### What you have to do:
Pick up the passage on 2026 required minimum distributions and continue it past its final sentence.
--- Begin Excerpt provided ---
Required minimum distributions are mandatory annual withdrawals the IRS requires from most pre-tax retirement accounts once you hit a certain age. SECURE 2.0 made three changes that are now fully in effect for 2026: a higher starting age, lower penalties, and the end of Roth 401(k) RMDs.
Who Must Take an RMD in 2026?
You are subject to RMDs if you have a traditional IRA, 401(k), 403(b), or most other pre-tax retirement accounts and you are:
- Born between 1951 and 1959 and turned 73 in 2026, or
- Already past your required beginning date (RBD) from a prior year, or
- A non-spouse beneficiary who inherited a retirement account after 2019
Roth IRA: No RMDs during your lifetime. Roth 401(k): No RMDs starting in 2024, finally aligned with Roth IRAs.
Those born in 1960 or later will have an RMD starting age of 75, but that rule does not kick in until 2035.
--- End Excerpt provided ---
--- Begin Dataset ---
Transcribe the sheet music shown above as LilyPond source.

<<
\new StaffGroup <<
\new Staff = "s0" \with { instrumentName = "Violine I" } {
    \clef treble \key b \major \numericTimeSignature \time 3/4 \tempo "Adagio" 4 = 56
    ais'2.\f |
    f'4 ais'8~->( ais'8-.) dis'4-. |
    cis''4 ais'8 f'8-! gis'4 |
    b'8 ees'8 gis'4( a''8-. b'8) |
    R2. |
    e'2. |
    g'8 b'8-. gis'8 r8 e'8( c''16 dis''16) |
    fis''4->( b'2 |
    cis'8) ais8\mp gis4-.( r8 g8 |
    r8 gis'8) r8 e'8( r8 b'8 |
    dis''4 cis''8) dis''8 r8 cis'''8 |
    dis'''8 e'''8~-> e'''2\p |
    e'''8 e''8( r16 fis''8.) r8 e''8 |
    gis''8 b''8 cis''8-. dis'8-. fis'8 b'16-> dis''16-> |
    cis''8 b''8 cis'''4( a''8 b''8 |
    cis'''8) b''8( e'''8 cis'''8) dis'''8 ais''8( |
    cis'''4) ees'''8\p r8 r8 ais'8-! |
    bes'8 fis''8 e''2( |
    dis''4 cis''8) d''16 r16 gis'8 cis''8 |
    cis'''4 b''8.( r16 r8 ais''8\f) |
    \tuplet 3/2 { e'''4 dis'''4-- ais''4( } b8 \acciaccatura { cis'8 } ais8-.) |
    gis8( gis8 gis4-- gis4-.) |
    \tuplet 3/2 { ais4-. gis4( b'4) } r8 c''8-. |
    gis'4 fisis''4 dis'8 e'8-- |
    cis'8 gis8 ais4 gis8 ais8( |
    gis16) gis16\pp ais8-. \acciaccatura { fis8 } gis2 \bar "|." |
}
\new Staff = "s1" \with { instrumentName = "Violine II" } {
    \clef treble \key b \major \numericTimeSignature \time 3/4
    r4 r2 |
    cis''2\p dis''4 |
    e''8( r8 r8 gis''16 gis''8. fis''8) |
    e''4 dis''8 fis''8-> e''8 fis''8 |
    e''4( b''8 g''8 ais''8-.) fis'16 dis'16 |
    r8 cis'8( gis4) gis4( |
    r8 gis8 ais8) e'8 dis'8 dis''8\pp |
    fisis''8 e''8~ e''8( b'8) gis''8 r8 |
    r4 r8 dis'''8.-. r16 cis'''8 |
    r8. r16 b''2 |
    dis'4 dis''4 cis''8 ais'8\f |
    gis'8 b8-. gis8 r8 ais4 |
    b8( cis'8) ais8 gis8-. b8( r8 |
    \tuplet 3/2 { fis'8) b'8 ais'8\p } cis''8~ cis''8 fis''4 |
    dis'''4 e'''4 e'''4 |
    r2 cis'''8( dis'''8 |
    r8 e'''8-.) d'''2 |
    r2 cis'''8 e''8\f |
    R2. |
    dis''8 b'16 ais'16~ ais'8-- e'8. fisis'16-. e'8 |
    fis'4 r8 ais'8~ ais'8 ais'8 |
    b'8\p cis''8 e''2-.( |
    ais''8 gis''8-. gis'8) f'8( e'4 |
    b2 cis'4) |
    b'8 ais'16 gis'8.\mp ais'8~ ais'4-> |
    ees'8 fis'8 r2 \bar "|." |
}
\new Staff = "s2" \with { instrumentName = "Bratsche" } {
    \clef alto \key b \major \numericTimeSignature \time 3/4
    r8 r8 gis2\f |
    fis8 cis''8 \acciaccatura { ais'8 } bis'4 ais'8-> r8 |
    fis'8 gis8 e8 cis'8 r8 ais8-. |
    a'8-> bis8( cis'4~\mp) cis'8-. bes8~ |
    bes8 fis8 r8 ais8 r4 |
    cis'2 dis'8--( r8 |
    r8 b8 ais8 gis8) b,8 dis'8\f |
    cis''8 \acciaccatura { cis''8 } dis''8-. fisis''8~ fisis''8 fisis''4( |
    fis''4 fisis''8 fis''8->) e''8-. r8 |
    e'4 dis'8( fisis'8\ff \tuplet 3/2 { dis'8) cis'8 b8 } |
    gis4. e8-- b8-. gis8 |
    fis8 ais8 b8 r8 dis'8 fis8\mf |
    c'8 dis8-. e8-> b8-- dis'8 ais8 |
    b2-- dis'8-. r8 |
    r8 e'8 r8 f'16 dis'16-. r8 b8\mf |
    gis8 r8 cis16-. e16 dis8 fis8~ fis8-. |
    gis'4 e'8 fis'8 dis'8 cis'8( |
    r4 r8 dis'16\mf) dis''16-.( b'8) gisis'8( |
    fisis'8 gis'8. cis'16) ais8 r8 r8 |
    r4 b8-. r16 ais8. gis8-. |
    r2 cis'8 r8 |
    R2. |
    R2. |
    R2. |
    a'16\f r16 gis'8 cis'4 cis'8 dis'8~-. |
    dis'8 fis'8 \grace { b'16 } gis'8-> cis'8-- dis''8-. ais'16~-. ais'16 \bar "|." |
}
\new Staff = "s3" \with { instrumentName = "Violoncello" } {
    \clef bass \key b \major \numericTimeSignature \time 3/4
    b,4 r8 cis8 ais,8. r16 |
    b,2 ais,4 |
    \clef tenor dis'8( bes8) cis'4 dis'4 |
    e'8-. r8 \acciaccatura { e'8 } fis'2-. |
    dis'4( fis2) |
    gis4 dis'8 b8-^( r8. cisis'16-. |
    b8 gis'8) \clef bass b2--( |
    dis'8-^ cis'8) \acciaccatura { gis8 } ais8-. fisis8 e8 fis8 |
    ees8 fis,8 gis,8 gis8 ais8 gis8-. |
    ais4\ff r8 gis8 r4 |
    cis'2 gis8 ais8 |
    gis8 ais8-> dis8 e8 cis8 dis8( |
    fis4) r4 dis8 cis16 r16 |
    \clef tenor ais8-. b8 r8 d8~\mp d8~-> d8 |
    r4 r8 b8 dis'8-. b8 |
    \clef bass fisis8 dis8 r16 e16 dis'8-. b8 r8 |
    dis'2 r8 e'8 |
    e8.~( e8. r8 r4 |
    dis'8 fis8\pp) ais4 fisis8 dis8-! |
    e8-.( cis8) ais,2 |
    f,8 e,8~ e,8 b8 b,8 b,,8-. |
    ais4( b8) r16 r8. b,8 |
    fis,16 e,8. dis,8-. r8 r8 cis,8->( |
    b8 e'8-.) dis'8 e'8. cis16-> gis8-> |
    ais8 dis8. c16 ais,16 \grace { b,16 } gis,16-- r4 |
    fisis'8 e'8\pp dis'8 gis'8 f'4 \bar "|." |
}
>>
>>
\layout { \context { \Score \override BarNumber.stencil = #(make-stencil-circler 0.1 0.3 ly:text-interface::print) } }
--- End Dataset ---
### Reply to the task:
How to Calculate Your 2026 RMD
Common Uniform Lifetime Table factors:
| Age in 2026 | IRS Factor | Effective withdrawal rate |
|---|---|---|
| 73 | 26.5 | 3.77% |
| 74 | 25.5 | 3.92% |
| 75 | 24.6 | 4.07% |
| 76 | 23.7 | 4.22% |
| 80 | 20.2 | 4.95% |
Use Table III (Uniform Lifetime) for most situations. Use Table II (Joint Life) only if your spouse is your sole beneficiary and is more than 10 years younger than you.
RMD Deadlines: The April 1 Trap
Your very first RMD can be delayed to April 1 of the following year. Every RMD after that is due December 31.
The trap: delay your first RMD to April 1, 2027, and you must also take your 2026 RMD by December 31, 2026. That stacks two distributions into one tax year, potentially pushing you into a higher bracket or triggering IRMAA surcharges.
In most cases, taking the first RMD in the year you turn 73 is cleaner than doubling up in year two.
Penalty Reduction: From 50% to 25%
Miss an RMD and the old law hit you with a 50% excise tax on the shortfall. SECURE 2.0 cut that to 25%. Better: if you take the missed RMD and file IRS Form 5329 within the two-year correction window, the penalty drops to 10%.
First-time RMD misses that are self-corrected promptly often receive a full IRS waiver in practice. The IRS expects you to fix the error, not just pay the penalty.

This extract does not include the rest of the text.